> _Task material_:
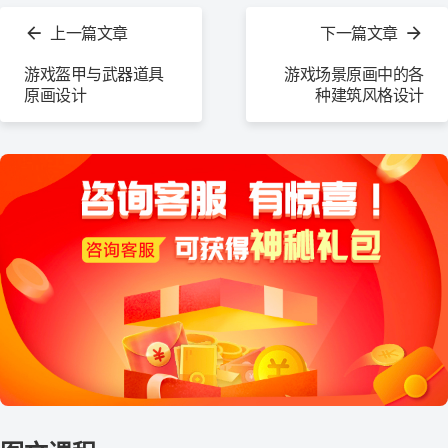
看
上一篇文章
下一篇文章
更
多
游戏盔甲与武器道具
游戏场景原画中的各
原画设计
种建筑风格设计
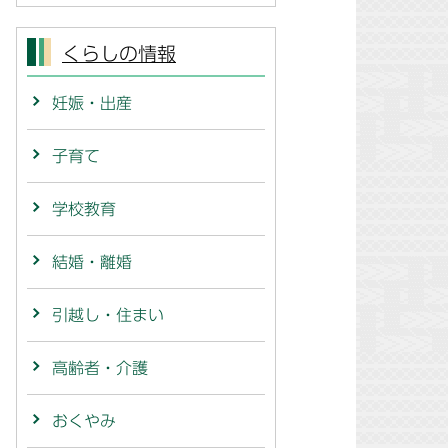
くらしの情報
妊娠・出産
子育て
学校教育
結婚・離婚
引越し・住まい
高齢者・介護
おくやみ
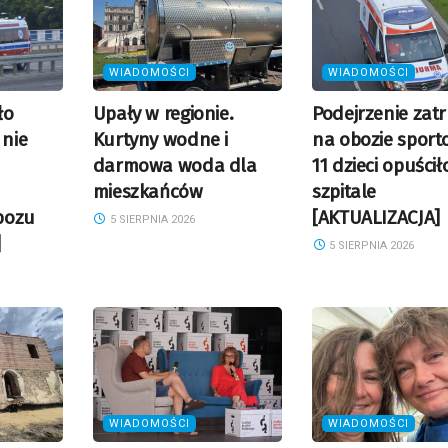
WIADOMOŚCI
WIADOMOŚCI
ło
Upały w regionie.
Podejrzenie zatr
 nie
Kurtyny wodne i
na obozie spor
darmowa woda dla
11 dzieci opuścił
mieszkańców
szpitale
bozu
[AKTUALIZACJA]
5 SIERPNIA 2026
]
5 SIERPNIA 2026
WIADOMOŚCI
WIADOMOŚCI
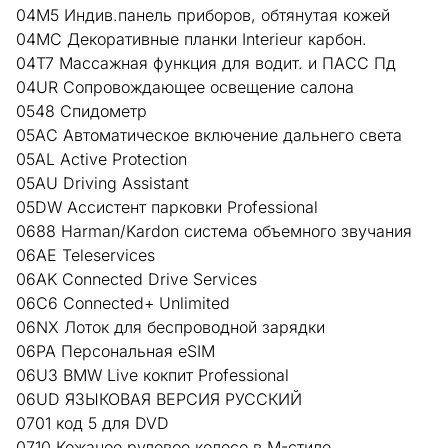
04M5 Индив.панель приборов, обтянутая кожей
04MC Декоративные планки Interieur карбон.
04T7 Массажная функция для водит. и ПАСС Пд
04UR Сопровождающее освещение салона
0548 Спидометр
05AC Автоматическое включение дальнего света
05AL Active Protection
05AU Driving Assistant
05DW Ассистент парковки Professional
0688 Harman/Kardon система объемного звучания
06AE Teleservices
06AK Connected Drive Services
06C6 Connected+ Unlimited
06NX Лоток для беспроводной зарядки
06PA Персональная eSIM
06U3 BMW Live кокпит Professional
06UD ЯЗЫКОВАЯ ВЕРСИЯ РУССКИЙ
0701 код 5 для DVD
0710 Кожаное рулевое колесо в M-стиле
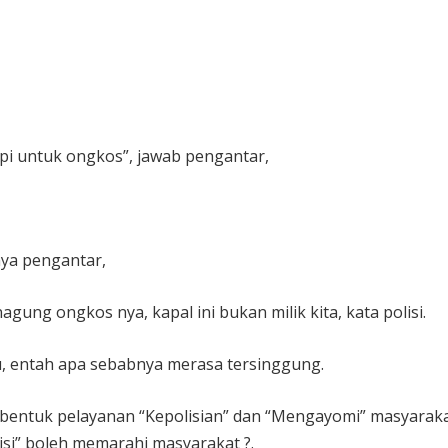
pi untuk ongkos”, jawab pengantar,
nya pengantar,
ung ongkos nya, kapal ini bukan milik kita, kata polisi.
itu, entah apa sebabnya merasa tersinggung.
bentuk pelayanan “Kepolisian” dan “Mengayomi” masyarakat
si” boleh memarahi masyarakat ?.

> _Goal of the exercise_:
Which lines of the records above hold the word "ongkos"? Copy each of them.

> _Result for this exercise_:
pi untuk ongkos”, jawab pengantar,
ung ongkos nya, kapal ini bukan milik kita, kata polisi.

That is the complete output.